Hello Kharakov, Perspicuo and DBT, hope to cycle around to your side of the thread later.
@Togo: This doesn't do more than add a few pebbles to our exchange above, but I note that Alyosius P. Martinich both denies that fictional objects "exist" and makes a distinction between existing objects and merely intentional objects. All objects of thought are intentional objects; some objects of thought also exist. The latter stand on their own in the world; intentional objects need only be thought about. So Mt. Washington, being thought about, is an intentional object, and it also is an existing object. A golden mountain can be thought about, we can say things about it, but it does not exist. so it's only an intentional object.
Martinich disagrees with the tendency of many philosophers to suppose that when we refer, we (can) only refer to things that exist, because, as they think, referring is the bridge between language and the world. Martinich insists we can refer to a lot of things that we only imagine. In many contexts, such as in fiction, there are conventions that authorize reference to things that we only imagine. Things said in a text or myth or story make up the depository of facts, with reference to which statements in fiction are true or false. the conventions of fiction authorize author and reader to suspend the usual maxim that, in making an assertion, one must satisfy all the requirements for that illocutionary act - i.e. being responsible for meeting real-world verification demands, etc.
So on this account, fictional objects do not exist but are yet the objects of intentional acts - imagining or whatever. M is against a metaphysics of fictional objects.
It seems as though Martinich's work has not received much attention. I understand that Richard Rorty has taken a similar line.
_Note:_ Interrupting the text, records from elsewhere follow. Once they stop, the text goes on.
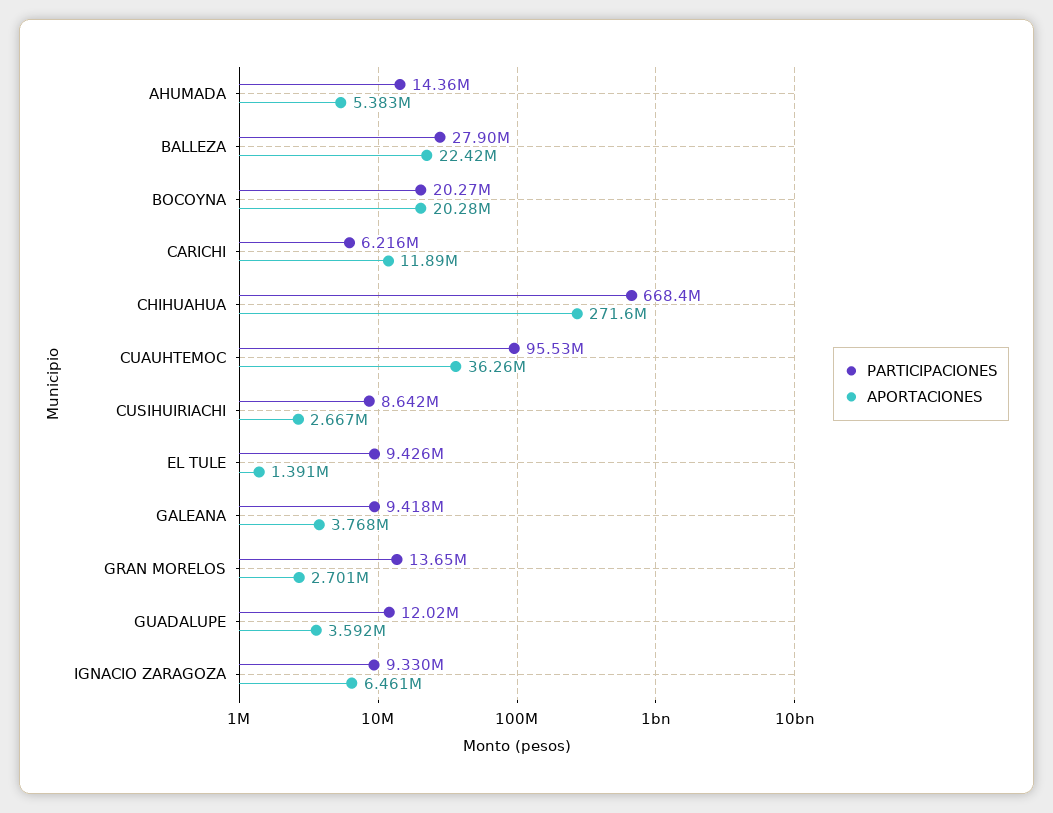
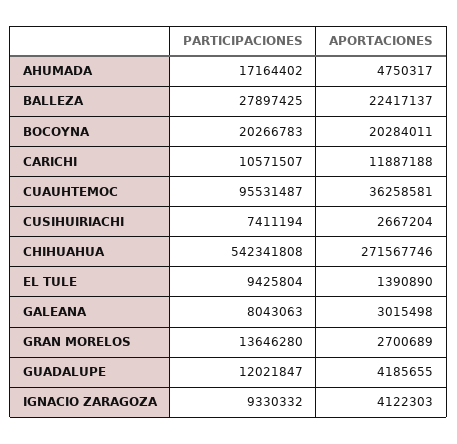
PARTICIPACIONES, AHUMADA: 14360000 -> 17164402
APORTACIONES, AHUMADA: 5383000 -> 4750317
PARTICIPACIONES, CARICHI: 6216000 -> 10571507
PARTICIPACIONES, CHIHUAHUA: 668400000 -> 542341808
PARTICIPACIONES, CUSIHUIRIACHI: 8642000 -> 7411194
PARTICIPACIONES, GALEANA: 9418000 -> 8043063
APORTACIONES, GALEANA: 3768000 -> 3015498
APORTACIONES, GUADALUPE: 3592000 -> 4185655
APORTACIONES, IGNACIO ZARAGOZA: 6461000 -> 4122303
I haven't worked through whether I think there are holes in this account. When we outside the fiction talk about a character in a fiction, M's account has to cover our speech acts and the fictional character as the reference of them. The fictional character will be part of the world in that context, under a different set of relations than s/he is part of the world of the fiction. I think Martinich in general is ill-disposed toward thinking of the fiction as constituting a "world." Maybe his distinction between talk about fiction and talk in fiction is robust enough to avoid equivocating.
That's all I can write for now. Cheers, f
@Togo: This doesn't do more than add a few pebbles to our exchange above, but I note that Alyosius P. Martinich both denies that fictional objects "exist" and makes a distinction between existing objects and merely intentional objects. All objects of thought are intentional objects; some objects of thought also exist. The latter stand on their own in the world; intentional objects need only be thought about. So Mt. Washington, being thought about, is an intentional object, and it also is an existing object. A golden mountain can be thought about, we can say things about it, but it does not exist. so it's only an intentional object.
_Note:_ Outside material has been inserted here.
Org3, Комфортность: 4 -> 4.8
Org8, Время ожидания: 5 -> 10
Martinich disagrees with the tendency of many philosophers to suppose that when we refer, we (can) only refer to things that exist, because, as they think, referring is the bridge between language and the world. Martinich insists we can refer to a lot of things that we only imagine. In many contexts, such as in fiction, there are conventions that authorize reference to things that we only imagine. Things said in a text or myth or story make up the depository of facts, with reference to which statements in fiction are true or false. the conventions of fiction authorize author and reader to suspend the usual maxim that, in making an assertion, one must satisfy all the requirements for that illocutionary act - i.e. being responsible for meeting real-world verification demands, etc.
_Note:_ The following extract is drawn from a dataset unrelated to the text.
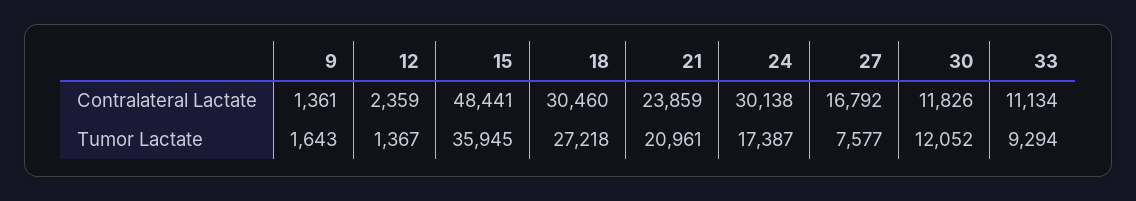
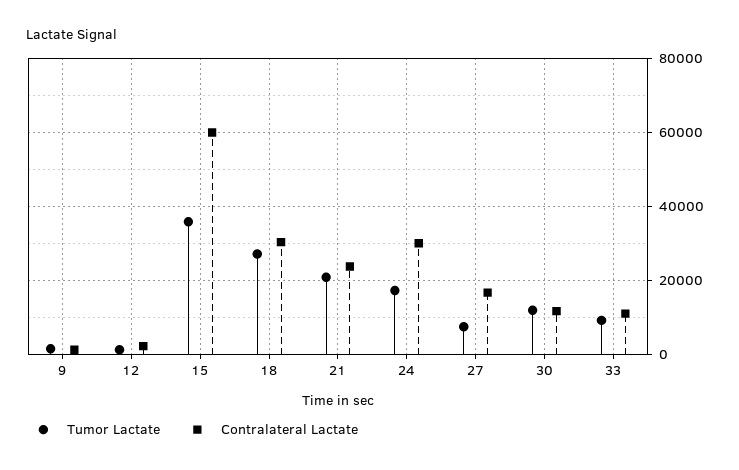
Contralateral Lactate, 15: 48441 -> 60000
So on this account, fictional objects do not exist but are yet the objects of intentional acts - imagining or whatever. M is against a metaphysics of fictional objects.
It seems as though Martinich's work has not received much attention. I understand that Richard Rorty has taken a similar line.
I haven't worked through whether I think there are holes in this account. When we outside the fiction talk about a character in a fiction, M's account has to cover our speech acts and the fictional character as the reference of them. The fictional character will be part of the world in that context, under a different set of relations than s/he is part of the world of the fiction. I think Martinich in general is ill-disposed toward thinking of the fiction as constituting a "world." Maybe his distinction between talk about fiction and talk in fiction is robust enough to avoid equivocating.